Work to complete: Find every line in the records below that holds the word "Adhesive" and copy it.

Start of Dataset content

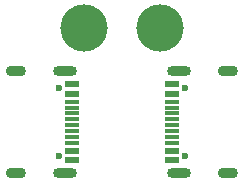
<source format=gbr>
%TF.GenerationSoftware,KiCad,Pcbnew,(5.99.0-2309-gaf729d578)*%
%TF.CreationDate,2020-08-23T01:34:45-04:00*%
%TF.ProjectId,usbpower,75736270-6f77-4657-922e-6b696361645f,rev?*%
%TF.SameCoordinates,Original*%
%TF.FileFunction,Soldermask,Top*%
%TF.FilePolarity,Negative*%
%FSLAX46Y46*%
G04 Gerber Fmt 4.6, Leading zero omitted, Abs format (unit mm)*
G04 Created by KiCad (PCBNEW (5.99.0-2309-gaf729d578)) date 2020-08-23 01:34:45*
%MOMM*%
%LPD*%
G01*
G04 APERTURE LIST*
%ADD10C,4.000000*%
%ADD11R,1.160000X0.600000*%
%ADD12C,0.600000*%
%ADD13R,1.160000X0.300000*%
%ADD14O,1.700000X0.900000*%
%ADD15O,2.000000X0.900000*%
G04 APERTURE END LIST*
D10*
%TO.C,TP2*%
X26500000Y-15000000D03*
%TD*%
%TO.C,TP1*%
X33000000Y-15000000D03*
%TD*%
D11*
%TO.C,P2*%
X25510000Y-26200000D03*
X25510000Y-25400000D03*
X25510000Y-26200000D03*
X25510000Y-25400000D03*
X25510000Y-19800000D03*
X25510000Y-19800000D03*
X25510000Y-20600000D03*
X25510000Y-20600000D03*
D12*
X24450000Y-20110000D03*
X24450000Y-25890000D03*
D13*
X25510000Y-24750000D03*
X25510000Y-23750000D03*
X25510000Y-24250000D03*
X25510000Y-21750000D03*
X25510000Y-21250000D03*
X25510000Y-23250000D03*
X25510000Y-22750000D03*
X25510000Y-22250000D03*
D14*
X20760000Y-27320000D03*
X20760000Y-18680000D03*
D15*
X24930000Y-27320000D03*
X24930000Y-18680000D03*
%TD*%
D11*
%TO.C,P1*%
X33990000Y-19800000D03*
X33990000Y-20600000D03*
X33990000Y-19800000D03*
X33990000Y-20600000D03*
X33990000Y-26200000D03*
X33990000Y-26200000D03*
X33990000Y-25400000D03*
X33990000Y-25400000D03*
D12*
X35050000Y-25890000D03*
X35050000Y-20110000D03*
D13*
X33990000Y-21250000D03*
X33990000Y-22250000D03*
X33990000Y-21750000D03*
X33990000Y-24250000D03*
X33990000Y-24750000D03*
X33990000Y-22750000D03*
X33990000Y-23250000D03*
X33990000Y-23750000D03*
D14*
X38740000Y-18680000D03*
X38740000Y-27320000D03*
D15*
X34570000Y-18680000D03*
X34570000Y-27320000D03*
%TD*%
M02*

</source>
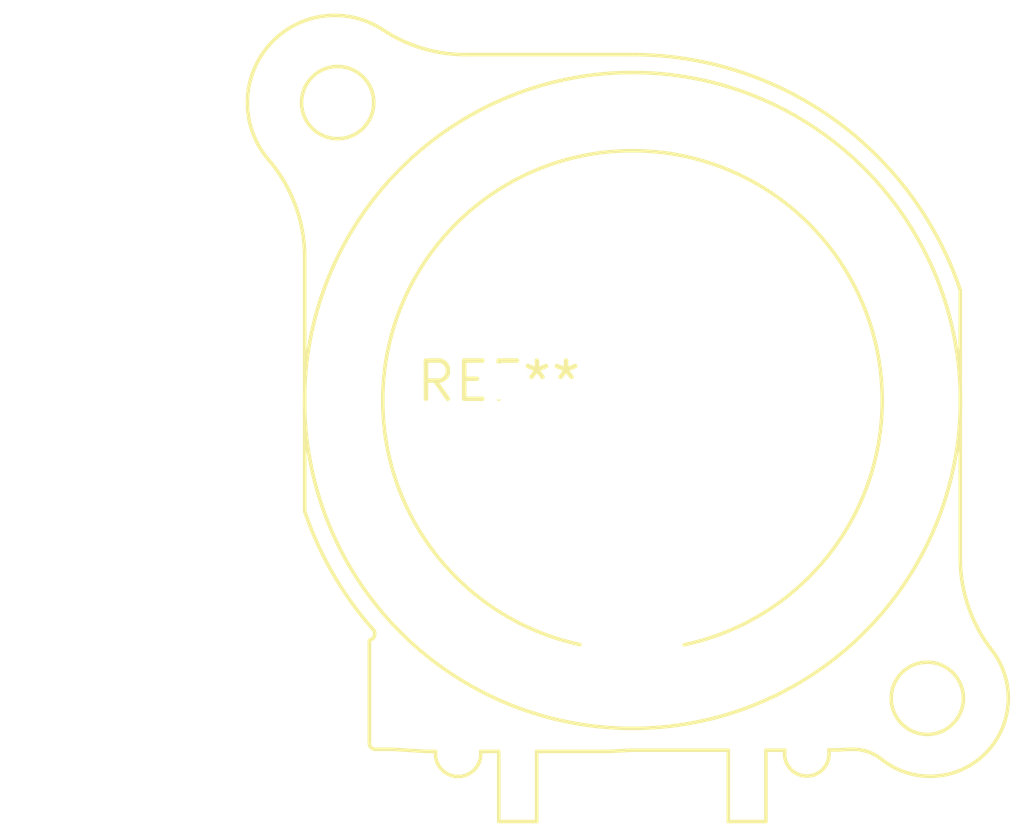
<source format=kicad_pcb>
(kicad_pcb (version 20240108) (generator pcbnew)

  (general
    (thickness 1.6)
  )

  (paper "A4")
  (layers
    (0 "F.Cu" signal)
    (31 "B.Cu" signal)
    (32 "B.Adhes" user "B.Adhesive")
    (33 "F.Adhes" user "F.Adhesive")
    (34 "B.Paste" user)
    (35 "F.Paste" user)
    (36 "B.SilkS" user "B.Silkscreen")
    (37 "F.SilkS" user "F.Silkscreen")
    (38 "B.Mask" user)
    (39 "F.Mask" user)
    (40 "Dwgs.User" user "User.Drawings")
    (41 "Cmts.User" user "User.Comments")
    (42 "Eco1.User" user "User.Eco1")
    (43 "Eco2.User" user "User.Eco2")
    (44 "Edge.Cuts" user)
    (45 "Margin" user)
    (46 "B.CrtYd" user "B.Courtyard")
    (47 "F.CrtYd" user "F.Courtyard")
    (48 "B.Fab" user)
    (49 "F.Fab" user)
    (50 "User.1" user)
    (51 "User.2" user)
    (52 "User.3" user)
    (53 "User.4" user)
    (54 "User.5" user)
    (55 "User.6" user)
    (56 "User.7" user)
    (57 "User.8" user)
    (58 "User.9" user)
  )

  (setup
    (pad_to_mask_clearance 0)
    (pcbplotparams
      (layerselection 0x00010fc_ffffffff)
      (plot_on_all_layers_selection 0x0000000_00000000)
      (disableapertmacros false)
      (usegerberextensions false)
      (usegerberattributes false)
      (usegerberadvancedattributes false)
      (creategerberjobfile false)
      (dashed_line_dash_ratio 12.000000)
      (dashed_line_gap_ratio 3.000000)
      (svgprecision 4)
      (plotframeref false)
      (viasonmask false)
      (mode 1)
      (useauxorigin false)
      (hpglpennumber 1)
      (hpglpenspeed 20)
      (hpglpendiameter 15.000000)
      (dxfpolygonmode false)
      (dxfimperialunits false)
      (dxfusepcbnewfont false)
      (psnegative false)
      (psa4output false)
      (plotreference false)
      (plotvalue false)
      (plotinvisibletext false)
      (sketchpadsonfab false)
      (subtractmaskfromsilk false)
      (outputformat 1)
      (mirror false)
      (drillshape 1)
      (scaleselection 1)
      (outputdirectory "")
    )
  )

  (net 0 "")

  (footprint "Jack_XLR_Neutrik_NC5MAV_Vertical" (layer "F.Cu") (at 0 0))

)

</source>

End of Dataset content

Answer space:
    (32 "B.Adhes" user "B.Adhesive")
    (33 "F.Adhes" user "F.Adhesive")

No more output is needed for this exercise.